Directions for this task =>
Copy the text of every entry below word for word, keeping each line as it appears.

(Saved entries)
=== Section Start ===

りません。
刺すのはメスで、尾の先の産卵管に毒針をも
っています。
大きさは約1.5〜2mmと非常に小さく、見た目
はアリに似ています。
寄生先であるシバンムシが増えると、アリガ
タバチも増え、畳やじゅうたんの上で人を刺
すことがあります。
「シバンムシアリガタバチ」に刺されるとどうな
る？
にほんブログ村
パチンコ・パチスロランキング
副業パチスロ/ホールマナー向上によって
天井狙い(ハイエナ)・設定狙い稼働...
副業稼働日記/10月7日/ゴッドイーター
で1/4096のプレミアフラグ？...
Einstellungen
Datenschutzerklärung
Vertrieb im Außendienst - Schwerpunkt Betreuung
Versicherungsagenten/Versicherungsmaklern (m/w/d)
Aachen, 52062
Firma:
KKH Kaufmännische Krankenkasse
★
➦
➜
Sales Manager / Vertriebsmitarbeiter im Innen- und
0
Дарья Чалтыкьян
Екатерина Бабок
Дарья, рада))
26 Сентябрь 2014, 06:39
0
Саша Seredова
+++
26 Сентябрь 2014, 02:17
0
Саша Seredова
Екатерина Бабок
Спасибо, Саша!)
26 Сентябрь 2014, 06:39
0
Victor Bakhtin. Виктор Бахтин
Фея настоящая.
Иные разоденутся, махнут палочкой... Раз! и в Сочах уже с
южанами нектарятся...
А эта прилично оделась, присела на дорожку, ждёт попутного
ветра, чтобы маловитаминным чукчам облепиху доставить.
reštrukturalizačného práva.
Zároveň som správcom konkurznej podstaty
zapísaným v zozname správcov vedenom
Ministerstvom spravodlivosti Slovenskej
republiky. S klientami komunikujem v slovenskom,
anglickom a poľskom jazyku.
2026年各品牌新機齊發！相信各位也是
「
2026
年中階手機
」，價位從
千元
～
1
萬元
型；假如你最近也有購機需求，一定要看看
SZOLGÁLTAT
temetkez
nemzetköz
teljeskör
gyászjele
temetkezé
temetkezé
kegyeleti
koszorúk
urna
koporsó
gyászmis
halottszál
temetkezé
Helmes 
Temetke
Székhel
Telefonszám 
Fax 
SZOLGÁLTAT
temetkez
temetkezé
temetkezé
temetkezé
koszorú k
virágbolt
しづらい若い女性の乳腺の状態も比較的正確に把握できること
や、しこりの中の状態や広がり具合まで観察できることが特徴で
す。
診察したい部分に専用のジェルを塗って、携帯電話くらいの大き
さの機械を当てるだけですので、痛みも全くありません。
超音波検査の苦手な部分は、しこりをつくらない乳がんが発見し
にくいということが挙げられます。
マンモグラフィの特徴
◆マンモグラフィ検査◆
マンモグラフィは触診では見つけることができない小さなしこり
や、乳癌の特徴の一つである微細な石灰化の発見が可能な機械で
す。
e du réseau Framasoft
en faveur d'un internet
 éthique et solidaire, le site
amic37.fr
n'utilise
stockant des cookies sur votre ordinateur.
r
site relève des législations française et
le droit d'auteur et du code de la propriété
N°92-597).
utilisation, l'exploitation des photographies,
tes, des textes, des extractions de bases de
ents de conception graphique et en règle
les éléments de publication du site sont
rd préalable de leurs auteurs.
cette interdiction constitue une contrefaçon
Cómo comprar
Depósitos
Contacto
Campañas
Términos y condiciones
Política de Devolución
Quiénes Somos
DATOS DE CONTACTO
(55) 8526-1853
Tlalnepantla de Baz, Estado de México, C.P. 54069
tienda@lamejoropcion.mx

=== Section End ===

Answer section =>
りません。
刺すのはメスで、尾の先の産卵管に毒針をも
っています。
大きさは約1.5〜2mmと非常に小さく、見た目
はアリに似ています。
寄生先であるシバンムシが増えると、アリガ
タバチも増え、畳やじゅうたんの上で人を刺
すことがあります。
「シバンムシアリガタバチ」に刺されるとどうな
る？
にほんブログ村
パチンコ・パチスロランキング
副業パチスロ/ホールマナー向上によって
天井狙い(ハイエナ)・設定狙い稼働...
副業稼働日記/10月7日/ゴッドイーター
で1/4096のプレミアフラグ？...
Einstellungen
Datenschutzerklärung
Vertrieb im Außendienst - Schwerpunkt Betreuung
Versicherungsagenten/Versicherungsmaklern (m/w/d)
Aachen, 52062
Firma:
KKH Kaufmännische Krankenkasse
★
➦
➜
Sales Manager / Vertriebsmitarbeiter im Innen- und
0
Дарья Чалтыкьян
Екатерина Бабок
Дарья, рада))
26 Сентябрь 2014, 06:39
0
Саша Seredова
+++
26 Сентябрь 2014, 02:17
0
Саша Seredова
Екатерина Бабок
Спасибо, Саша!)
26 Сентябрь 2014, 06:39
0
Victor Bakhtin. Виктор Бахтин
Фея настоящая.
Иные разоденутся, махнут палочкой... Раз! и в Сочах уже с
южанами нектарятся...
А эта прилично оделась, присела на дорожку, ждёт попутного
ветра, чтобы маловитаминным чукчам облепиху доставить.
reštrukturalizačného práva.
Zároveň som správcom konkurznej podstaty
zapísaným v zozname správcov vedenom
Ministerstvom spravodlivosti Slovenskej
republiky. S klientami komunikujem v slovenskom,
anglickom a poľskom jazyku.
2026年各品牌新機齊發！相信各位也是
「
2026
年中階手機
」，價位從
千元
～
1
萬元
型；假如你最近也有購機需求，一定要看看
SZOLGÁLTAT
temetkez
nemzetköz
teljeskör
gyászjele
temetkezé
temetkezé
kegyeleti
koszorúk
urna
koporsó
gyászmis
halottszál
temetkezé
Helmes 
Temetke
Székhel
Telefonszám 
Fax 
SZOLGÁLTAT
temetkez
temetkezé
temetkezé
temetkezé
koszorú k
virágbolt
しづらい若い女性の乳腺の状態も比較的正確に把握できること
や、しこりの中の状態や広がり具合まで観察できることが特徴で
す。
診察したい部分に専用のジェルを塗って、携帯電話くらいの大き
さの機械を当てるだけですので、痛みも全くありません。
超音波検査の苦手な部分は、しこりをつくらない乳がんが発見し
にくいということが挙げられます。
マンモグラフィの特徴
◆マンモグラフィ検査◆
マンモグラフィは触診では見つけることができない小さなしこり
や、乳癌の特徴の一つである微細な石灰化の発見が可能な機械で
す。
e du réseau Framasoft
en faveur d'un internet
 éthique et solidaire, le site
amic37.fr
n'utilise
stockant des cookies sur votre ordinateur.
r
site relève des législations française et
le droit d'auteur et du code de la propriété
N°92-597).
utilisation, l'exploitation des photographies,
tes, des textes, des extractions de bases de
ents de conception graphique et en règle
les éléments de publication du site sont
rd préalable de leurs auteurs.
cette interdiction constitue une contrefaçon
Cómo comprar
Depósitos
Contacto
Campañas
Términos y condiciones
Política de Devolución
Quiénes Somos
DATOS DE CONTACTO
(55) 8526-1853
Tlalnepantla de Baz, Estado de México, C.P. 54069
tienda@lamejoropcion.mx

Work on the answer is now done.